_Extrait de page_
○ ○ ○
Les deux premiers actionnaires, Bernard Arnault et Philippe Houzé s’opposent sur la future gouvernance. Mais le profil de Bernardo Sanchez Incera fait consensus.
Chez Carrefour, la succession du PDG tourne à la foire d’empoigne. Selon plusieurs sources proches du groupe, elle crée des crispations feutrées entre les deux principaux actionnaires d’un côté ainsi qu’avec l’actuel patron, Georges Plassat. Le PDG de LVMH, Bernard Arnault -qui détient 8,95% de Carrefour- et le président des Galeries Lafayette, Philippe Houzé, (11,5%) ne s’accordent pas sur le schéma de gouvernance que chacun veut imposer à la tête du géant de la distribution.
Carrefour a lancé un processus de sélection du successeur de Georges Plassat dont le mandat de PDG se termine en 2018. L’objectif est d’introniser l’heureux élu dès l’assemblée générale de mai prochain pour mettre en place une transition douce. Le dirigeant sortant et son successeur piloteront le groupe conjointement pendant une année. Puis Georges Plassat lâchera définitivement les commandes comme prévu l’an prochain.
Le premier actionnaire Philippe Houzé privilégierait, pour la suite, une dissociation des fonctions de président et de directeur général. Ce qui lui permettrait, selon plusieurs proches de Carrefour, de briguer la présidence du groupe l’an prochain, ce que dément pourtant son groupe. “Philippe Houzé n’a pas vocation à être président” promet une porte-parole des Galeries Lafayette. Pourtant, ce dernier semble être très impliqué dans la gestion de Carrefour où il a investi près de 2 milliards d’euros depuis deux ans.
○ ○ ○
_Entrées fournies_

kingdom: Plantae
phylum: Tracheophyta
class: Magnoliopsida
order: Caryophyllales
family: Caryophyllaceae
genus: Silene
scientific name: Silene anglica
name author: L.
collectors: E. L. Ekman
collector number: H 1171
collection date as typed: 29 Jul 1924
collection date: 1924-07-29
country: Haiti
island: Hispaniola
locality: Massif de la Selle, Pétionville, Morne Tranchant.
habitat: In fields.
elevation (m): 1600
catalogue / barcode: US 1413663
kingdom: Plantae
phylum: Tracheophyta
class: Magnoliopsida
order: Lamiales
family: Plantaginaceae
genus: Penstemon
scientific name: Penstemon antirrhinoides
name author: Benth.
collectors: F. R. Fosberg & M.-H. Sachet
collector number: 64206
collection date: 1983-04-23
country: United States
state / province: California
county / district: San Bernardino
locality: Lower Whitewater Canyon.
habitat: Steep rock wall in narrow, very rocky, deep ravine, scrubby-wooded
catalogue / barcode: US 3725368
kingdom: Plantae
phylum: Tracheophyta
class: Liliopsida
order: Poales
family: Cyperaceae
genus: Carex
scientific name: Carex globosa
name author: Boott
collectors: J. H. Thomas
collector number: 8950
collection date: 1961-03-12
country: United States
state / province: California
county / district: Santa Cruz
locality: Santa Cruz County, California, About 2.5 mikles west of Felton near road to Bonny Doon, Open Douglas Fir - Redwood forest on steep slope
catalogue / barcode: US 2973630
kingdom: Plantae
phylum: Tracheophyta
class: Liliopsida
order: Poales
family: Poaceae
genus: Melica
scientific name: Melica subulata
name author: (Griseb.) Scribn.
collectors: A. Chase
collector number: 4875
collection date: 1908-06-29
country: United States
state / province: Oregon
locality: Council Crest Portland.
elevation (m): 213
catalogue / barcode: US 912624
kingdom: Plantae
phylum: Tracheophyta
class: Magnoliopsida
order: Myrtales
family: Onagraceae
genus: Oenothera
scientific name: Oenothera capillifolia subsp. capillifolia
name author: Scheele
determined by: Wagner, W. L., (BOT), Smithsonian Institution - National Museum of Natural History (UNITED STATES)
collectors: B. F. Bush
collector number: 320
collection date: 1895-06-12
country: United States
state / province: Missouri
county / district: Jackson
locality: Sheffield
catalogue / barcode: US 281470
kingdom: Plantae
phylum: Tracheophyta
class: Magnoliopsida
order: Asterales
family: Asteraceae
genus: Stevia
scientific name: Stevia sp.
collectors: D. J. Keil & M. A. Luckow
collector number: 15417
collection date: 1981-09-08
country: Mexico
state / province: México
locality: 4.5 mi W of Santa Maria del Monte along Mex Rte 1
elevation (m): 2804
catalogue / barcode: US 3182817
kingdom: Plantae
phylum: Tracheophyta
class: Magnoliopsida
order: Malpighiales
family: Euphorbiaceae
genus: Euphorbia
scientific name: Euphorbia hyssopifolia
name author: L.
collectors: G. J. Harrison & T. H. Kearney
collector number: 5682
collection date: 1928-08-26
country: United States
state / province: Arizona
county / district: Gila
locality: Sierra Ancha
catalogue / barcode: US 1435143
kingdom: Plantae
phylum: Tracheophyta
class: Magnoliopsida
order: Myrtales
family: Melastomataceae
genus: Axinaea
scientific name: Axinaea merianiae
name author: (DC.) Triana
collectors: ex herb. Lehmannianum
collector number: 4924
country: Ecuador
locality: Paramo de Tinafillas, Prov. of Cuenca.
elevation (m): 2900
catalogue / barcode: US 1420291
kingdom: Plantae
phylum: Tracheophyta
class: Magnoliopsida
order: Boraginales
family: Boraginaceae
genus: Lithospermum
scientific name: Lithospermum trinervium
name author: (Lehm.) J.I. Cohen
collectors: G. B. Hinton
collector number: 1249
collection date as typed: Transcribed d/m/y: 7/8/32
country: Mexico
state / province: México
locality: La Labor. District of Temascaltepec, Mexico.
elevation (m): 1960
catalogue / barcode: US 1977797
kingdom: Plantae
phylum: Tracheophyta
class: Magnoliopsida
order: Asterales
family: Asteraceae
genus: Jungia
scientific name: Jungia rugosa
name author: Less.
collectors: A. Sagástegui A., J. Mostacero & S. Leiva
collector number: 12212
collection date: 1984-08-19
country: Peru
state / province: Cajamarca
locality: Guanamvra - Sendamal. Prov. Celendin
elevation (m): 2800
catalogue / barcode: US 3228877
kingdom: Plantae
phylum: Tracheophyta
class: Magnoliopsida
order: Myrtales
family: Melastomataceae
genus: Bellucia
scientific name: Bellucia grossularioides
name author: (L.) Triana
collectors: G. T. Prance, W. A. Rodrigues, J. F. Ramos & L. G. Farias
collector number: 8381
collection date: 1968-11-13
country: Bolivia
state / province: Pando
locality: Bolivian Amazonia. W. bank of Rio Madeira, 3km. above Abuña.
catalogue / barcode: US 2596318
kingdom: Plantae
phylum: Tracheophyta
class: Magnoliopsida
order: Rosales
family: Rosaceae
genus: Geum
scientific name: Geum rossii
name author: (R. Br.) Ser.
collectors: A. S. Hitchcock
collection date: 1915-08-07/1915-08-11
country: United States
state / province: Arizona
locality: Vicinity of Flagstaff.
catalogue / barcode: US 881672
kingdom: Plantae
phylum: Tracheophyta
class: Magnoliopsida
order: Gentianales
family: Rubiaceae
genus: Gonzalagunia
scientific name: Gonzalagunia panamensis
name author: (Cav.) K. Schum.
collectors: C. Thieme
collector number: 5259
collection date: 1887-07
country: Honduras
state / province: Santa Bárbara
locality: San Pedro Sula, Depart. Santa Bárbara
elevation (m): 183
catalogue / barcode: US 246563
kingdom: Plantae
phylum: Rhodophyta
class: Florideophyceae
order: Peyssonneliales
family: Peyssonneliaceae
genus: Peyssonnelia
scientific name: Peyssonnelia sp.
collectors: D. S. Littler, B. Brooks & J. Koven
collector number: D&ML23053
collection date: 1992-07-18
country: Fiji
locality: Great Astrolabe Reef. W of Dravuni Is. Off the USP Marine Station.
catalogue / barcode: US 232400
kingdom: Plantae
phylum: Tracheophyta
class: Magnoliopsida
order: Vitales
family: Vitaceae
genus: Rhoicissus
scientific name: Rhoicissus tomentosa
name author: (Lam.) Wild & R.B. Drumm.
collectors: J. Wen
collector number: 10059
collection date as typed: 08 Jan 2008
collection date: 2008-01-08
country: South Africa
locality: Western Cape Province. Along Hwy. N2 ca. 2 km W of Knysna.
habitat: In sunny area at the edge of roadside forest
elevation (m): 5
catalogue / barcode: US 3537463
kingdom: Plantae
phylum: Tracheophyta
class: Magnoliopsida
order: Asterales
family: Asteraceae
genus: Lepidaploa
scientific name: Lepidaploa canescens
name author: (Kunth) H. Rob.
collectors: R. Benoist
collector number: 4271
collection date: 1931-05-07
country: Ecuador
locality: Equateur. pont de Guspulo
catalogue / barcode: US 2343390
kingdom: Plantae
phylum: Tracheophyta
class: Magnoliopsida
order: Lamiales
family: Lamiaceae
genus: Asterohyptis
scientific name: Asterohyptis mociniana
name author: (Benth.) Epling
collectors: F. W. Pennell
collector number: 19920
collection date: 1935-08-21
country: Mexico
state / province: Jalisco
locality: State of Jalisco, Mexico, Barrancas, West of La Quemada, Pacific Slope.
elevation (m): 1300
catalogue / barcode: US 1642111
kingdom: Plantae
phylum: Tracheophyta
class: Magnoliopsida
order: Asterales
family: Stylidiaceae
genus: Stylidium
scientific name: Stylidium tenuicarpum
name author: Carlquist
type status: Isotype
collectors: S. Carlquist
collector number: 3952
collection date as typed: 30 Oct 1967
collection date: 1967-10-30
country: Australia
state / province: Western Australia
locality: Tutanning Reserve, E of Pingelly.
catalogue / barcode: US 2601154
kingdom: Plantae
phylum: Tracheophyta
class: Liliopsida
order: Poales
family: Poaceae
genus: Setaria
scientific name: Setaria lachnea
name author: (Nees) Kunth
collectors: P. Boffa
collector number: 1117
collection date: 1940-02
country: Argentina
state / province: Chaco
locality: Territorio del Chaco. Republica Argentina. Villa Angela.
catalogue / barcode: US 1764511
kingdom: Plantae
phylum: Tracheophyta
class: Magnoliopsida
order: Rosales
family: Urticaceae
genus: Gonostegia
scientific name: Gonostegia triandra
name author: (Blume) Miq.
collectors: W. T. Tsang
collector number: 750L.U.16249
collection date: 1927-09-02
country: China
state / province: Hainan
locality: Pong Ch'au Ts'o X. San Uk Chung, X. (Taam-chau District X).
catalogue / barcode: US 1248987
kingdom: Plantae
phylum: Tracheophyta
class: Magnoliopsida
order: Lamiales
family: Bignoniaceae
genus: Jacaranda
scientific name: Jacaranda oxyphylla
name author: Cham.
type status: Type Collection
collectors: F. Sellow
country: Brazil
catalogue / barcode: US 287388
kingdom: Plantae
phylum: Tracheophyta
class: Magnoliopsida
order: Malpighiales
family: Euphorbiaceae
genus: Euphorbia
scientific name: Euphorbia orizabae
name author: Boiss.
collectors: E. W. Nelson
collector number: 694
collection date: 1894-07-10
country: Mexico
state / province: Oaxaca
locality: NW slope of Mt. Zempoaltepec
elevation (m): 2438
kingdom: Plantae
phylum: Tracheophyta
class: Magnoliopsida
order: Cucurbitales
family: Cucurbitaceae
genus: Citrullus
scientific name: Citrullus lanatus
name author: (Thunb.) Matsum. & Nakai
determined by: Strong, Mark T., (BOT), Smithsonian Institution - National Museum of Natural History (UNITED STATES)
○ ○ ○
_Tâches à réaliser_
• a. Traduisez en anglais cette phrase de l'extrait sur Carrefour : « Le dirigeant sortant et son successeur piloteront le groupe conjointement pendant une année. »
• b. Dressez la liste de toutes les personnes désignées par leur nom dans l'extrait sur Carrefour.

_En réponse_
• a. The outgoing executive and his successor will run the group jointly for one year.

• b.
- Bernard Arnault
- Philippe Houzé
- Bernardo Sanchez Incera
- Georges Plassat